• _Items from a data source_:
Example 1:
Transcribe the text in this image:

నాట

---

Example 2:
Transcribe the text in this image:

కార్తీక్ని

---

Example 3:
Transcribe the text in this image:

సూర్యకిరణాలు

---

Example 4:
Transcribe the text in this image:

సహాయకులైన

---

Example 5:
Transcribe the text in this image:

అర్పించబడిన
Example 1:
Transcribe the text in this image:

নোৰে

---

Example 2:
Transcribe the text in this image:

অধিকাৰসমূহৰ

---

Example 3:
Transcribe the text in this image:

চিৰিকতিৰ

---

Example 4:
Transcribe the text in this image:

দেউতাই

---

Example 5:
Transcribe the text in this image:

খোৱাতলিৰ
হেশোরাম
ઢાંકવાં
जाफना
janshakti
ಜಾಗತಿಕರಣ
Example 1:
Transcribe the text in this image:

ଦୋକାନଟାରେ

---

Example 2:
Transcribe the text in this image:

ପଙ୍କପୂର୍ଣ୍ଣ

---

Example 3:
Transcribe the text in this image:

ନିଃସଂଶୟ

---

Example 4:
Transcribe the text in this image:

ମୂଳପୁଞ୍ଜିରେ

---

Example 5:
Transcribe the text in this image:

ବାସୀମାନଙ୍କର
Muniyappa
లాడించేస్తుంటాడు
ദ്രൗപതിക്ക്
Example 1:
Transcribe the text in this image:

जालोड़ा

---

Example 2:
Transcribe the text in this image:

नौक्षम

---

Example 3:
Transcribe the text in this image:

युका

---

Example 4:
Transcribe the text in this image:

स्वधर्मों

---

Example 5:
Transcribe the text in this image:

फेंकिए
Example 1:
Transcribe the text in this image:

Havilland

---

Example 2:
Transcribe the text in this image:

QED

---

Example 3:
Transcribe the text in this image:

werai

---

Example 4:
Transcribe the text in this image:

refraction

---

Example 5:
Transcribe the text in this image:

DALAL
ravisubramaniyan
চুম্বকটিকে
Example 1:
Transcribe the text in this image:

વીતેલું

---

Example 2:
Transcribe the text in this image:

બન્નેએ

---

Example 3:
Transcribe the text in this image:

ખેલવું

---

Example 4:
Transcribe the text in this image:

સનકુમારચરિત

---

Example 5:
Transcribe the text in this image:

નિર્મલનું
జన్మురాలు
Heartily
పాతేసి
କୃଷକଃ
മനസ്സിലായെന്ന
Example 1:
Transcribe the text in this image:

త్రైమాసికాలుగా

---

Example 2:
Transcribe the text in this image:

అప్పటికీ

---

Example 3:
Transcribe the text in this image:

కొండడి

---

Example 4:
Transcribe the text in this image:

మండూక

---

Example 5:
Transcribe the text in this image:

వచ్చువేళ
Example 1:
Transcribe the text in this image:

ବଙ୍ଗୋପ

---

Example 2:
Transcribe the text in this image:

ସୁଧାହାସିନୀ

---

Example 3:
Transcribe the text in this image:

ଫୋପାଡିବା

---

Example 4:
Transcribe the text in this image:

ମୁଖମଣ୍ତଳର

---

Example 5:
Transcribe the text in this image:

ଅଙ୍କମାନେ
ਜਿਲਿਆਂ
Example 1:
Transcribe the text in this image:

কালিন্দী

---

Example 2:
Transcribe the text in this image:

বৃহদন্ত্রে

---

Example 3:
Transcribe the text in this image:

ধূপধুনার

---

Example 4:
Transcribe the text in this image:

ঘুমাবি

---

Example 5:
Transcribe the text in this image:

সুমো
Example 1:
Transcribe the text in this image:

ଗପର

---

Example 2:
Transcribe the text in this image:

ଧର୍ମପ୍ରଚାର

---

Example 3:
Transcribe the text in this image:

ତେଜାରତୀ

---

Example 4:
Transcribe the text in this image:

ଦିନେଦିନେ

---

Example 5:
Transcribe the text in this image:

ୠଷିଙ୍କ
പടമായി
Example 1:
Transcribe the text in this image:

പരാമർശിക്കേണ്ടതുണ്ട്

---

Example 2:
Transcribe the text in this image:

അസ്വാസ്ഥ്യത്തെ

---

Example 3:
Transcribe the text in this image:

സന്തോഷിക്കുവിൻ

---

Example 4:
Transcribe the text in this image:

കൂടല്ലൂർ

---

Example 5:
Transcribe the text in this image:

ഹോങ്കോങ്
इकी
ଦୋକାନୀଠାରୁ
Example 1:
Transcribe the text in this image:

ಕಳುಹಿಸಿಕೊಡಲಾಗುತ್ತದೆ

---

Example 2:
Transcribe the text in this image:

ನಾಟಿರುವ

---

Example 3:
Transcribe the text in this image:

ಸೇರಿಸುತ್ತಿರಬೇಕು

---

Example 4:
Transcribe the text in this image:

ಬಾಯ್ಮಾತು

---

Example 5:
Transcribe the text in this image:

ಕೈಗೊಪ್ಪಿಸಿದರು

• _Exercise goal_: The data given above must be transcribed exactly and completely.

• _Response to this task_:
Example 1:
Transcribe the text in this image:

నాట

---

Example 2:
Transcribe the text in this image:

కార్తీక్ని

---

Example 3:
Transcribe the text in this image:

సూర్యకిరణాలు

---

Example 4:
Transcribe the text in this image:

సహాయకులైన

---

Example 5:
Transcribe the text in this image:

అర్పించబడిన
Example 1:
Transcribe the text in this image:

নোৰে

---

Example 2:
Transcribe the text in this image:

অধিকাৰসমূহৰ

---

Example 3:
Transcribe the text in this image:

চিৰিকতিৰ

---

Example 4:
Transcribe the text in this image:

দেউতাই

---

Example 5:
Transcribe the text in this image:

খোৱাতলিৰ
হেশোরাম
ઢાંકવાં
जाफना
janshakti
ಜಾಗತಿಕರಣ
Example 1:
Transcribe the text in this image:

ଦୋକାନଟାରେ

---

Example 2:
Transcribe the text in this image:

ପଙ୍କପୂର୍ଣ୍ଣ

---

Example 3:
Transcribe the text in this image:

ନିଃସଂଶୟ

---

Example 4:
Transcribe the text in this image:

ମୂଳପୁଞ୍ଜିରେ

---

Example 5:
Transcribe the text in this image:

ବାସୀମାନଙ୍କର
Muniyappa
లాడించేస్తుంటాడు
ദ്രൗപതിക്ക്
Example 1:
Transcribe the text in this image:

जालोड़ा

---

Example 2:
Transcribe the text in this image:

नौक्षम

---

Example 3:
Transcribe the text in this image:

युका

---

Example 4:
Transcribe the text in this image:

स्वधर्मों

---

Example 5:
Transcribe the text in this image:

फेंकिए
Example 1:
Transcribe the text in this image:

Havilland

---

Example 2:
Transcribe the text in this image:

QED

---

Example 3:
Transcribe the text in this image:

werai

---

Example 4:
Transcribe the text in this image:

refraction

---

Example 5:
Transcribe the text in this image:

DALAL
ravisubramaniyan
চুম্বকটিকে
Example 1:
Transcribe the text in this image:

વીતેલું

---

Example 2:
Transcribe the text in this image:

બન્નેએ

---

Example 3:
Transcribe the text in this image:

ખેલવું

---

Example 4:
Transcribe the text in this image:

સનકુમારચરિત

---

Example 5:
Transcribe the text in this image:

નિર્મલનું
జన్మురాలు
Heartily
పాతేసి
କୃଷକଃ
മനസ്സിലായെന്ന
Example 1:
Transcribe the text in this image:

త్రైమాసికాలుగా

---

Example 2:
Transcribe the text in this image:

అప్పటికీ

---

Example 3:
Transcribe the text in this image:

కొండడి

---

Example 4:
Transcribe the text in this image:

మండూక

---

Example 5:
Transcribe the text in this image:

వచ్చువేళ
Example 1:
Transcribe the text in this image:

ବଙ୍ଗୋପ

---

Example 2:
Transcribe the text in this image:

ସୁଧାହାସିନୀ

---

Example 3:
Transcribe the text in this image:

ଫୋପାଡିବା

---

Example 4:
Transcribe the text in this image:

ମୁଖମଣ୍ତଳର

---

Example 5:
Transcribe the text in this image:

ଅଙ୍କମାନେ
ਜਿਲਿਆਂ
Example 1:
Transcribe the text in this image:

কালিন্দী

---

Example 2:
Transcribe the text in this image:

বৃহদন্ত্রে

---

Example 3:
Transcribe the text in this image:

ধূপধুনার

---

Example 4:
Transcribe the text in this image:

ঘুমাবি

---

Example 5:
Transcribe the text in this image:

সুমো
Example 1:
Transcribe the text in this image:

ଗପର

---

Example 2:
Transcribe the text in this image:

ଧର୍ମପ୍ରଚାର

---

Example 3:
Transcribe the text in this image:

ତେଜାରତୀ

---

Example 4:
Transcribe the text in this image:

ଦିନେଦିନେ

---

Example 5:
Transcribe the text in this image:

ୠଷିଙ୍କ
പടമായി
Example 1:
Transcribe the text in this image:

പരാമർശിക്കേണ്ടതുണ്ട്

---

Example 2:
Transcribe the text in this image:

അസ്വാസ്ഥ്യത്തെ

---

Example 3:
Transcribe the text in this image:

സന്തോഷിക്കുവിൻ

---

Example 4:
Transcribe the text in this image:

കൂടല്ലൂർ

---

Example 5:
Transcribe the text in this image:

ഹോങ്കോങ്
इकी
ଦୋକାନୀଠାରୁ
Example 1:
Transcribe the text in this image:

ಕಳುಹಿಸಿಕೊಡಲಾಗುತ್ತದೆ

---

Example 2:
Transcribe the text in this image:

ನಾಟಿರುವ

---

Example 3:
Transcribe the text in this image:

ಸೇರಿಸುತ್ತಿರಬೇಕು

---

Example 4:
Transcribe the text in this image:

ಬಾಯ್ಮಾತು

---

Example 5:
Transcribe the text in this image:

ಕೈಗೊಪ್ಪಿಸಿದರು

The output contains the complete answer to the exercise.